Paulsen: He was indeed.  This was one of the areas in which Luke provided some truly great insights.  He kept pointing out to me that, in so many of the regrettable, wrongheaded decisions around the turn of the century, there was the “brilliant” Justice Oliver Wendell Holmes writing colorfully, seemingly persuasively, but producing truly terrible, unconstitutional results!  His most notable constitutional majority opinions upheld racist anti-black voting schemes, prosecution and punishment of a presidential candidate for his anti-war views, and compulsory sterilization of persons with mental disabilities.  Holmes had a dazzling writing style, but his brilliance seemingly misfired as often as it reached correct results.

Moore: Lots of ink has been spilled over Lincoln’s temporal suspension of habeas corpus.  Among others, James McPherson believes this was the only option for persevering the Union.  Do you agree?

Paulsen: We mostly leave the historical disputes to the historians – and James McPherson is the best of the best in Civil War history.  (Incidentally, Professor McPherson was kind enough to read our chapters on slavery, and on the Civil War, in draft form and comment on them.  He also wrote a wonderful endorsement of the book.)

Our interest is in the question of what constitutional powers Lincoln properly possessed – or didn’t possess – during wartime, and whether this included the power to suspend the writ of habeas corpus in situations of rebellion that threatened the nation’s existence.  The Constitution actually states that the writ of habeas corpus – the right to resort to judicial legal process – can be suspended when in times of rebellion or invasion public safety requires it.  But the Constitution does not specify who can suspend the writ, and that framed a major controversy and confrontation between Lincoln (who felt he had the authority to act alone, particularly when Congress was out of session) and Chief Justice Roger Taney, the author of the Dred Scott decision, who argued that only Congress could suspend the writ.  Taney struck down Lincoln’s military suspension of the writ in Maryland, at the outset of the war.  Lincoln essentially defied Taney’s order – it’s one of the major historical instances of executive resistance to judicial authority in our nation’s history.

In the book, we note how central to Lincoln’s constitutional interpretive views was his idea that the President’s duty to preserve, protect, and defend the Constitution required him to preserve, protect, and defend the nation whose constitution it is – and that the overriding goal of national and constitutional survival supplied a principle through which to read many of the specific provisions of the Constitution.  Was Lincoln right?  I personally tend to think so, but readers will draw their own conclusions, and some will differ from this view!  (Incidentally, I have recently just begun work on a new book on Lincoln, the Civil War and the Constitution – and I expect I will have more to say about this and other interesting Lincoln-era constitutional controversies in that volume.  Stay tuned!)
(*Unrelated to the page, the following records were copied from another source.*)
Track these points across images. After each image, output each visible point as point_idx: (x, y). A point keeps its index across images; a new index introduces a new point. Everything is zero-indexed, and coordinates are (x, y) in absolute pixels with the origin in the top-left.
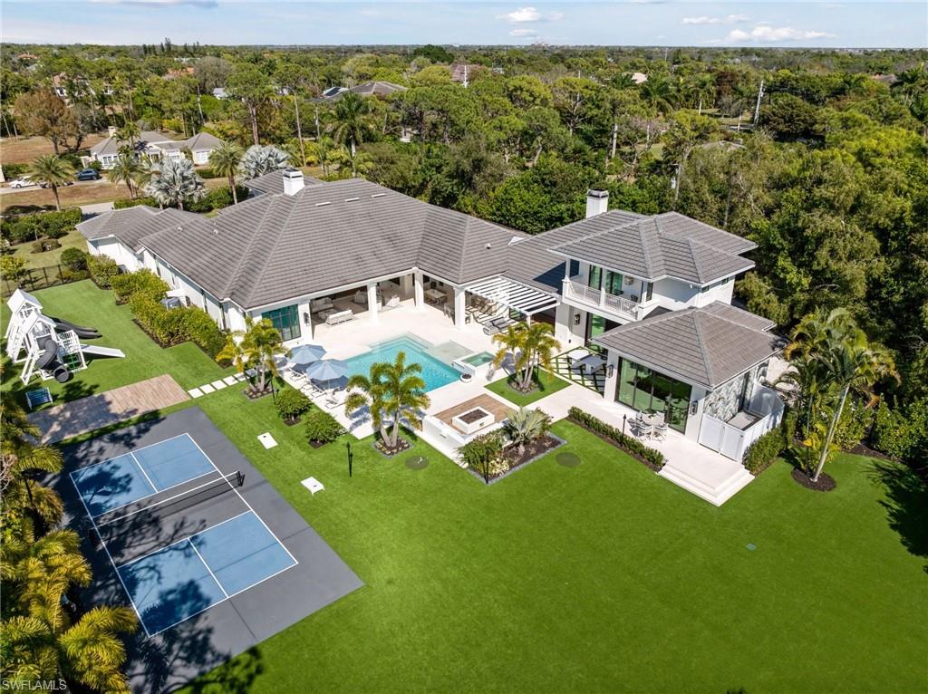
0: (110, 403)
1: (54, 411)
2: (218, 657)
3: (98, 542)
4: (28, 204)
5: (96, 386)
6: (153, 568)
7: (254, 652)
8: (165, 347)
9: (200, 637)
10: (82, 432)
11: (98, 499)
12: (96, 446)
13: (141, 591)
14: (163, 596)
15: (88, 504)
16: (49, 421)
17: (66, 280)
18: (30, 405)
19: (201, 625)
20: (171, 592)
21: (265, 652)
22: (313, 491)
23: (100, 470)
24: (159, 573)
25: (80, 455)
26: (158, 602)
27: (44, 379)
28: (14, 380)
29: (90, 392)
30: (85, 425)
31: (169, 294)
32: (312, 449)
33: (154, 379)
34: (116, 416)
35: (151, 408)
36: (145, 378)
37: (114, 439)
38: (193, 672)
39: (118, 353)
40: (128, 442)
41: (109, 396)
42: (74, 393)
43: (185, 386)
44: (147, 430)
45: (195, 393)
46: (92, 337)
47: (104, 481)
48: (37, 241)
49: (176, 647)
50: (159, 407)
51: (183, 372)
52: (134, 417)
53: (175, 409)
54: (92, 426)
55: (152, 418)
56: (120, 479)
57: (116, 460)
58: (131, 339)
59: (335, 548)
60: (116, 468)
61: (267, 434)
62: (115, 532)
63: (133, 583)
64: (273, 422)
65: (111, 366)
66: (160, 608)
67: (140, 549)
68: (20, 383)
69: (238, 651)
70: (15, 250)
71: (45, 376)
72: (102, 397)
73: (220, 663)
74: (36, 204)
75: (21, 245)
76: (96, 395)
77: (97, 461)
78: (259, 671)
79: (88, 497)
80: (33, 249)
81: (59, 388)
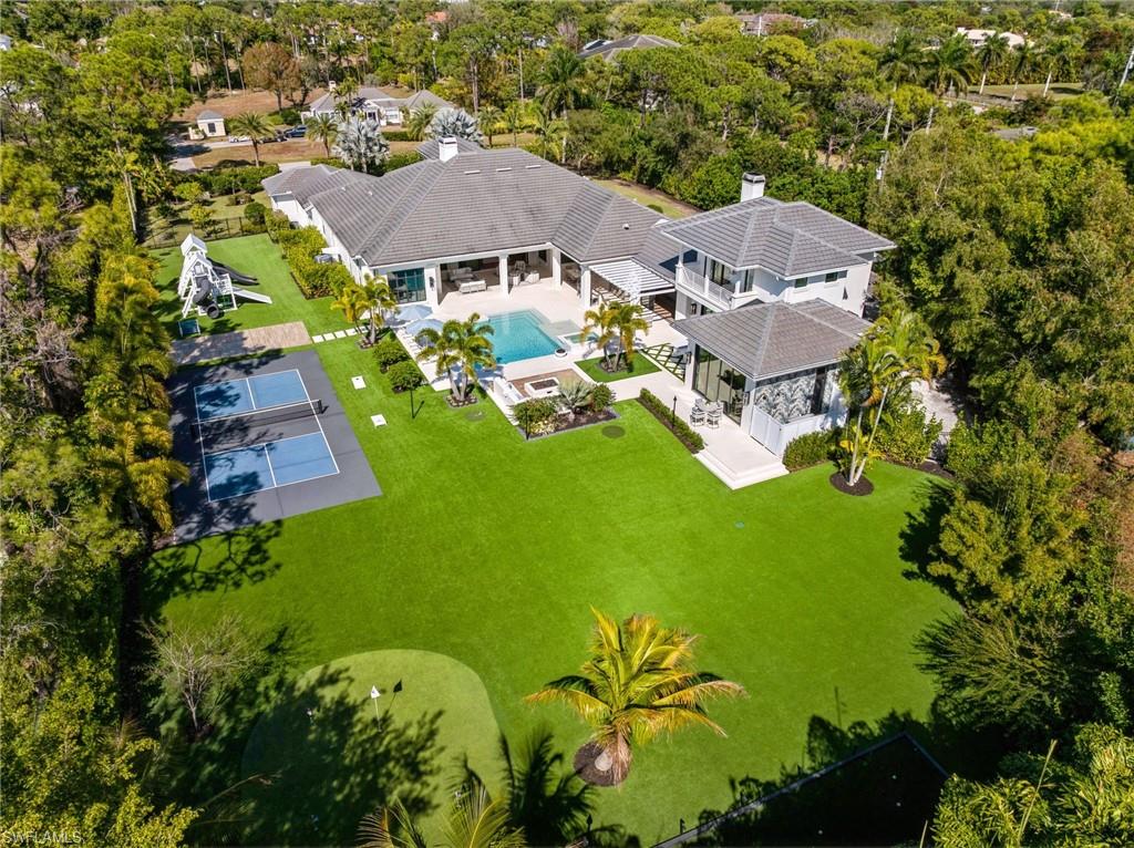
0: (245, 339)
1: (200, 340)
2: (251, 521)
3: (198, 437)
4: (239, 159)
5: (239, 325)
6: (230, 460)
7: (278, 523)
8: (308, 299)
9: (245, 508)
10: (215, 359)
11: (209, 408)
12: (222, 370)
13: (214, 472)
14: (230, 479)
15: (200, 411)
16: (194, 346)
17: (246, 232)
18: (181, 333)
19: (249, 500)
20: (236, 477)
21: (286, 525)
22: (377, 424)
23: (218, 388)
24: (233, 463)
25: (207, 375)
26: (224, 482)
27: (200, 315)
28: (177, 313)
29: (233, 329)
30: (220, 353)
31: (324, 251)
32: (393, 394)
33: (288, 324)
34: (246, 349)
35: (276, 347)
36: (282, 322)
37: (238, 367)
38: (230, 527)
39: (267, 299)
40: (248, 370)
41: (246, 333)
42: (221, 328)
43: (311, 333)
44: (266, 363)
45: (318, 339)
46: (250, 284)
47: (219, 397)
48: (233, 196)
49: (226, 510)
50: (283, 347)
51: (315, 321)
52: (260, 352)
53: (294, 350)
54: (225, 355)
55: (275, 354)
56: (230, 396)
57: (233, 382)
58: (283, 289)
59: (373, 467)
60: (231, 388)
61: (360, 378)
62: (213, 432)
63: (211, 467)
64: (371, 369)
65: (257, 309)
66: (225, 485)
67: (226, 446)
68: (181, 315)
69: (267, 520)
70: (213, 202)
71: (201, 312)
72: (241, 334)
73: (252, 525)
74: (247, 159)
75: (220, 198)
76: (236, 332)
77: (218, 381)
78: (277, 535)
79: (202, 406)
80: (228, 202)
81: (209, 323)
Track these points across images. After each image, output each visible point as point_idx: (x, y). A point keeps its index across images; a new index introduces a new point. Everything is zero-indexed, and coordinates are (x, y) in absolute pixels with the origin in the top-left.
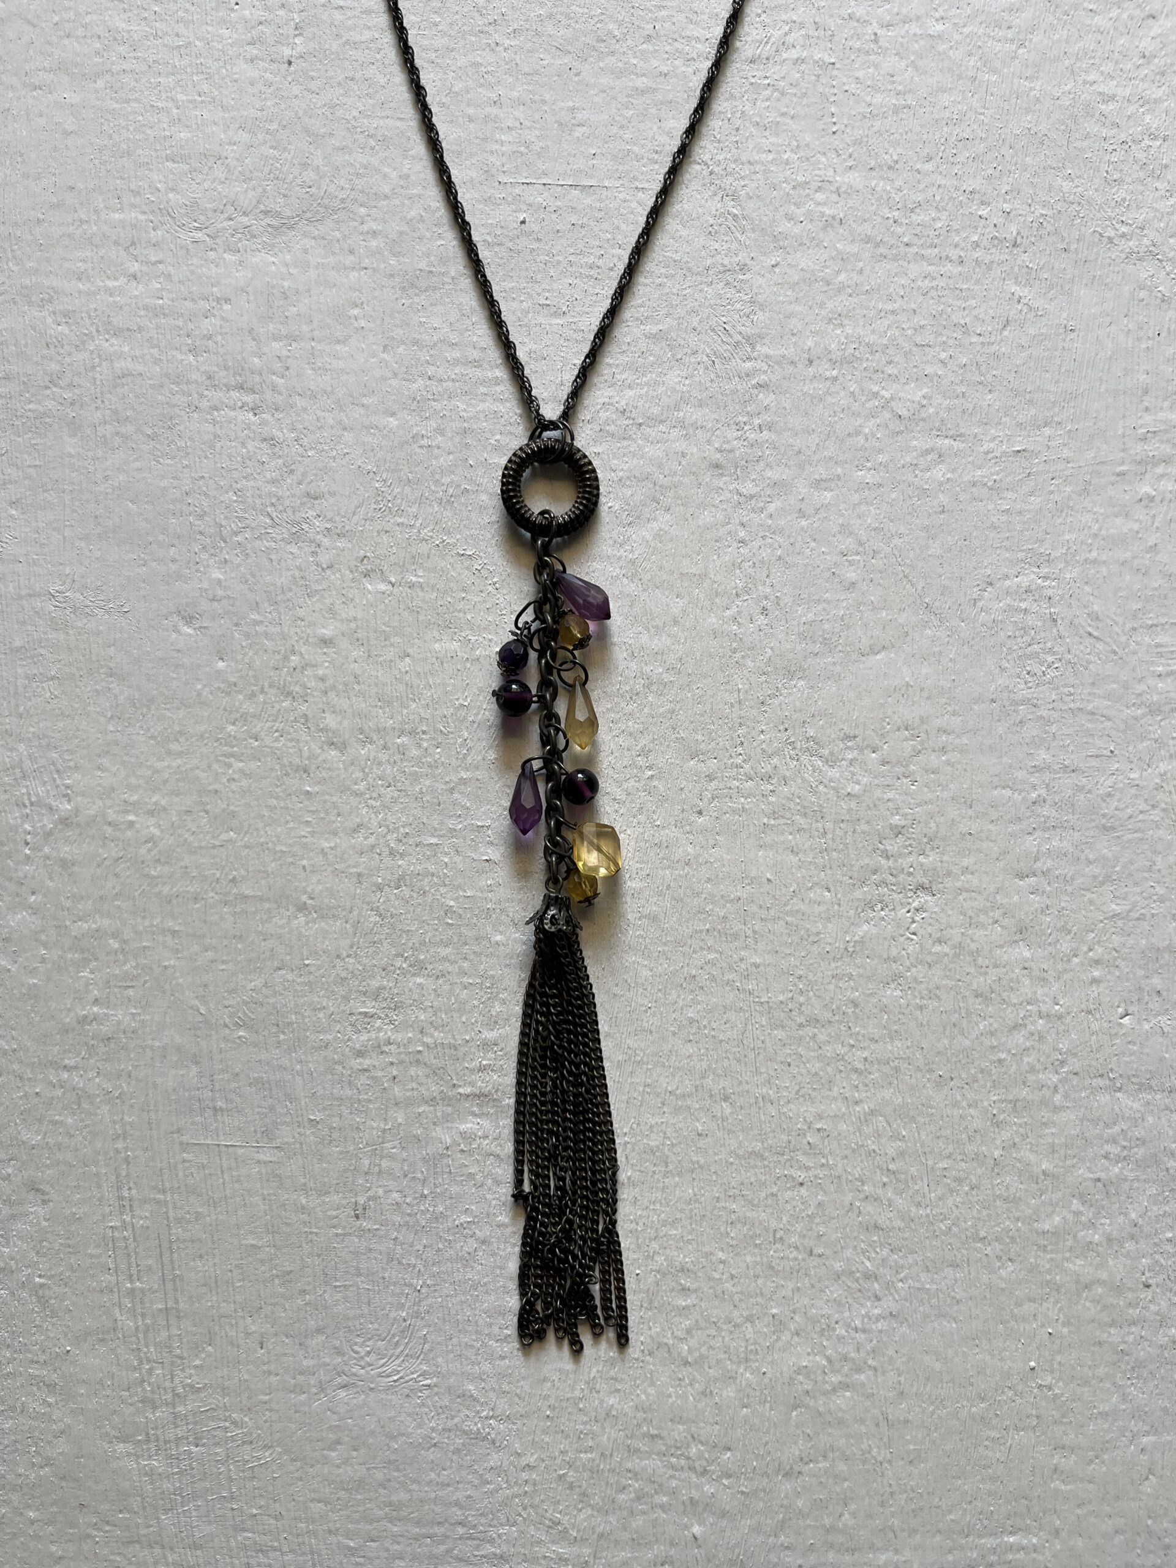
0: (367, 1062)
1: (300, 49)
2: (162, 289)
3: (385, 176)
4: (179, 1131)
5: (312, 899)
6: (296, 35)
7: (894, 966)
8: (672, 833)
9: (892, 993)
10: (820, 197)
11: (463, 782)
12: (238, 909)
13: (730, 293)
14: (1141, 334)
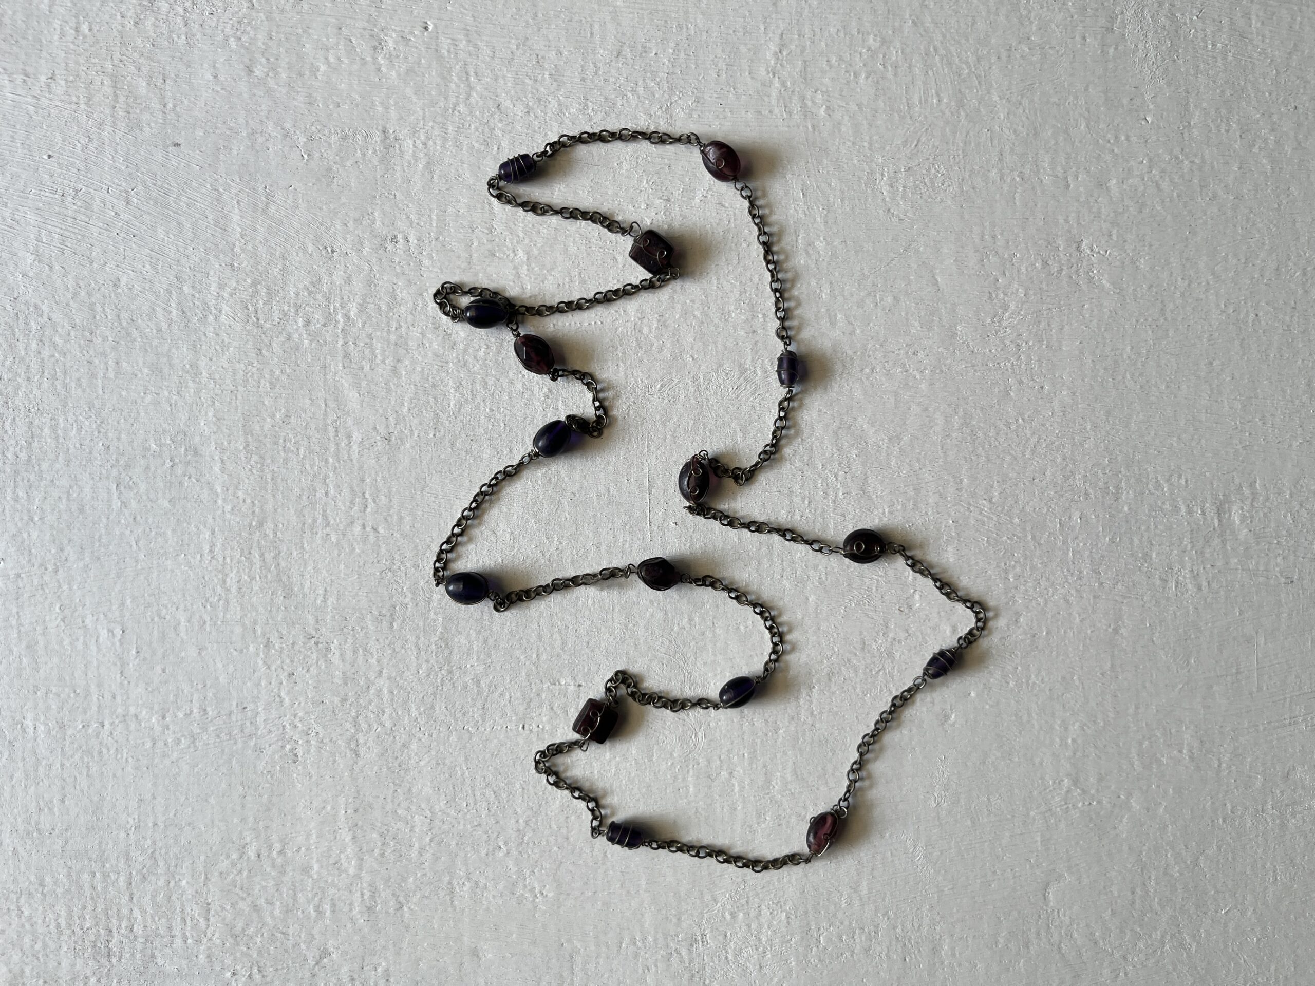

Moore: What are a few things you hope your readers will gain by reading this book?

Paulsen: Our hope all along is that this book would inform and rich the citizenry with enhanced understanding of the Constitution – its history, the meaning of its core provisions, and the historic controversies and cases surrounding its interpretation over the years.  Americans need to understand their Constitution!  So many Americans delight in the Constitution, and (we have found) have a deep thirst for more knowledge about it.  This book, we hope, opens a door.  It provides a foundation of basic constitutional knowledge and history in a readable, almost story-like form.  (One prominent reviewer referred to it as an action-adventure story about the Constitution!)  It demystifies and hopefully clarifies a few things.  It explodes a few myths.  It offers views, introduces controversies, and frames debates for the future.  Our hope is that many readers will want to engage these issues and join in the debates over the proper application of what is, after all, their constitution.